I’ve got some real reservations about punishing people for these amounts of contraband that are only the subject of conversation. They are like appraitions [sic], they never appear_ The question is, what is [defendant] to be chargeable with as far as evidentiary basis to tie him to this twenty-five hundred kilogram importation business? ... what is there solid in this record, [for] an amount he’s really chargeable with.
Appendix, p. 358-61. The court indicated that although it believed defendant had agreed to participate in the scheme based on Camille Kohler’s statement, it was reluctant to include the 2500 kilogram amount on the basis of conversations, “until the conversations get a lot closer,” Appendix, p. 362, or until the conversations had ripened into “something more solid.” Appendix, p. 369.
*1264At other times, the court indicated that it was excluding the 2500 kilogram amount because there had been no completed transaction and it objected to sentencing a defendant on the basis of “conversational cocaine.” The court indicated that in another case it had excluded a kilogram for the following reason:
[Although] there was plenty of tape conversation about a kilogram, [there was] ... never any [cocaine] actually seized, no firm transaction.
Appendix, p. 359. The court also stated that it had “real problems about punishing people for conversations about drugs,” Appendix, pp. 360, 375, and indicated it was excluding the 2500 kilogram amount because “it is essentially cocaine in its conversation state.” Appendix, p. 364.
The court’s concluding statement was as follows:
In this case, the Court finds that the defendant has been convicted on Counts One and Eleven. Count One is the drug conspiracy count under 21 USC 846, and Count Eleven is the substantive count under 21 USC 841(B)(1)(A). As the Court has stated earlier in these proceedings, it is satisfied that the conspiracy count was properly submitted to the jury, including the proof related to this twenty-five hundred kilogram importation scheme. And it has previously stated its findings that the testimony of Camille Kohler is credited with regard to the involvement of Alex Gessa, the head of this drug ring, as well as the defendant, Mr. Alberto Gessa, who is Mr. Alex Gessa’s brother. The proof also establishes that there was at least two and half to three, or slightly more, kilograms of cocaine obtained directly from the defendant, Alberto Ges-sa, and brought by couriers to the Middle District of Tennessee from southern Florida.

•••••

#### Explore the material:
[1] In the sentencing opinion, rename "kilogram" as "kilo" in the part starting with "Appendix, p. 358-61." and going on through "no firm transaction.".
[2] Decide whether each statement agrees with the sentencing opinion, answering yes or no and quoting the deciding words: (a) The court found that the defendant was convicted on Counts One and Eleven. (b) The court credited the testimony of Camille Kohler. (c) Alex Gessa is the defendant's cousin.
[3] Pick up the sentencing opinion after its final sentence and keep writing it.
The records are not needed for this exercise.

#### Supplied material:
•••••

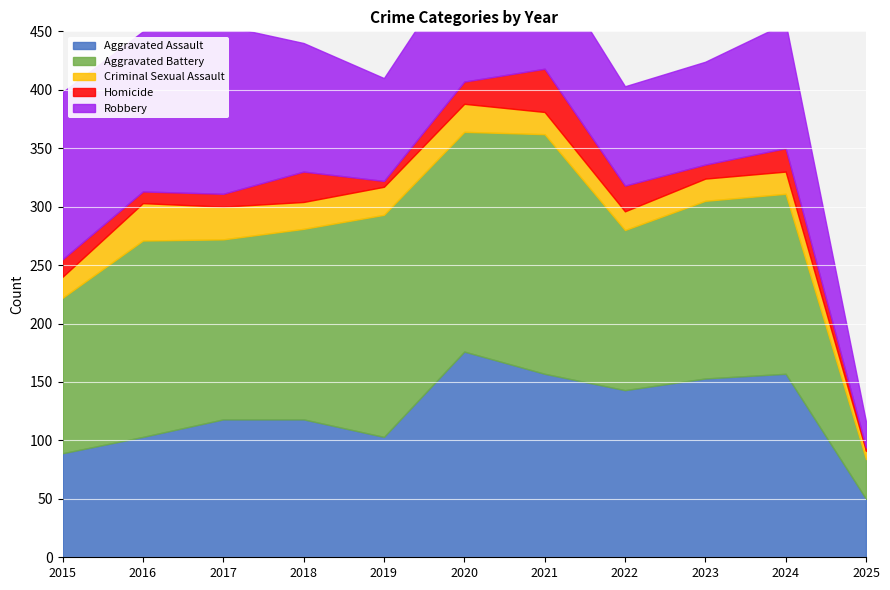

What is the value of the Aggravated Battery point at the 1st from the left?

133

•••••

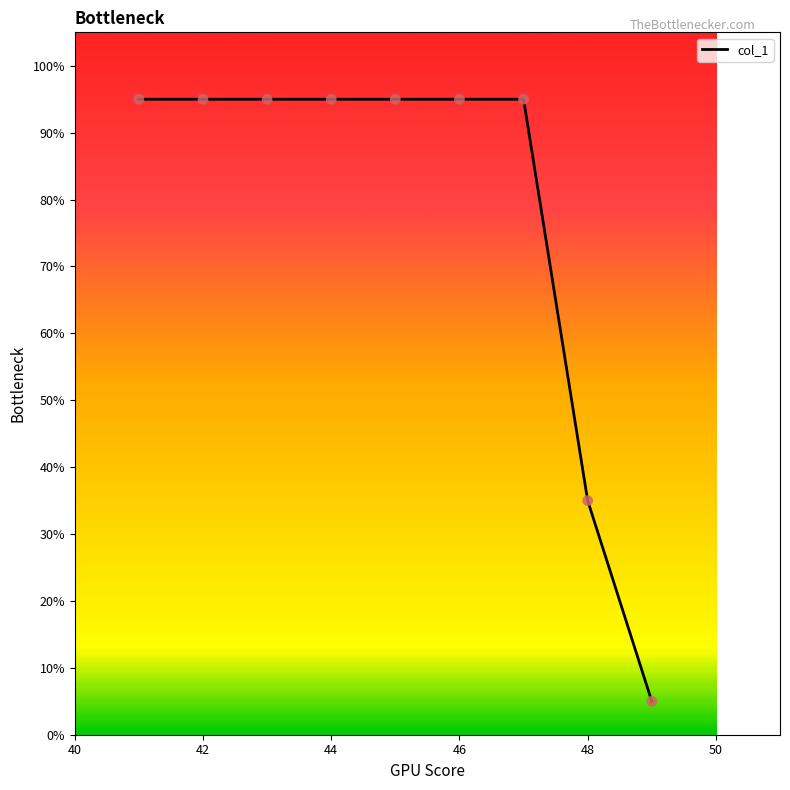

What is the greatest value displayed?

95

•••••

#### Results for the exercise:
[1]
Appendix, p. 358-61. The court indicated that although it believed defendant had agreed to participate in the scheme based on Camille Kohler’s statement, it was reluctant to include the 2500 kilo amount on the basis of conversations, “until the conversations get a lot closer,” Appendix, p. 362, or until the conversations had ripened into “something more solid.” Appendix, p. 369.
*1264At other times, the court indicated that it was excluding the 2500 kilo amount because there had been no completed transaction and it objected to sentencing a defendant on the basis of “conversational cocaine.” The court indicated that in another case it had excluded a kilo for the following reason:
[Although] there was plenty of tape conversation about a kilo, [there was] ... never any [cocaine] actually seized, no firm transaction.

[2]
(a) Yes: "the defendant has been convicted on Counts One and Eleven."
(b) Yes: "the testimony of Camille Kohler is credited"
(c) No: "Mr. Alberto Gessa, who is Mr. Alex Gessa’s brother."

[3]
The Court has made it abundantly clear in the comments during the course of passing on objections of the defendant to various portions of the pre-sentence report that, while it credits the testimony of Camille Kohler with regard to this portion of this conspiracy that relates to the importation scheme of this twenty-five hundred kilograms, and the Court is genuinely convinced and satisfied that there was such a scheme and subject of the conspiracy; and that she wired those funds to southern Florida; and a boat owned by Mr. Alexander Gessa was moved from the Middle District of Tennessee to the Southern District of Florida; that, nevertheless, it is what the Court has at length stated to be conversational cocaine, very much like some other conspiracies where the proof of what is actually purchased and the deals that have gone down involved relatively minute amounts of cocaine, these quarter-ounce sales, half-ounce sales, that we frequently see in these state-made cases that are brought over here to the United States Attorney’s Office, or at least have been in the past.
After a number of those deals they start to have some conversation about maybe a kilogram, two kilogram quantities. And it’s all sort of vague, no money ever passes hands, no precise details as to when the deal would be put together and consummated. The case is tried on 846 conspiracy and substantive counts related to the quarter-ounce, half-ounce, one ounce transactions. Then at sentencing, we’re asked to impose sentence based on the kilogram, two kilograms that was the subject of conversation of the tape. That’s what I mean by conversational cocaine.
Now, it’s one thing to have the proof for purposes of conspiracy and to obtain conviction, submit it to the jury, and even another thing for the Court to credit it, and I have credited it. As I said, I believe it by a preponderance of the evidence here at the sentencing proceedings. But I simply do not believe that that alone, with nothing more, is sufficient to impose what would be in this case a draconian sentence.
What we have here is proof of some two and a half to three or three and a half kilograms of cocaine brought up here from South Florida to the Middle District of Tennessee that this man has been *1265directly, concretely connected with. And I simply find that the rest of this is what I have repeatedly called this afternoon as conversational cocaine.
It’s one thing to put it in the record, place his role in bringing out whatever the value the jury attaches to it, resulting in conviction on a Section 846 drug conspiracy count. And then it’s—as a matter of fact, while I thought a large part of all this proceeding this afternoon and on two prior occasions with these objections was very much like we are seeing more, more and more in all of these sentencing proceedings, sort of a mini-trial, we finally at the last got down to the crux of the case, and that is what can this man actually be chargeable with for purposes of the imposition of sentence.
And I find that it’s two and a half, three, three and a half kilograms of cocaine which, under the computations of the guidelines in effect at the time, results in an offense level of twenty-eight, and allowing for two level increase for obstruction of justice about which there is no controversy or objection to that portion, Paragraph 22 of the pre-sentence report, withdrawn, results in a total offense level of thirty with a Criminal History Computation of Category I, resulting in a guideline range of ninety-seven to a hundred and twenty months, and a fine range of $15,000 to $150,000 and a period of supervised release of at least five years on Count One and at least four years on Count Eleven.
Appendix, pp. 390-92, 395-96.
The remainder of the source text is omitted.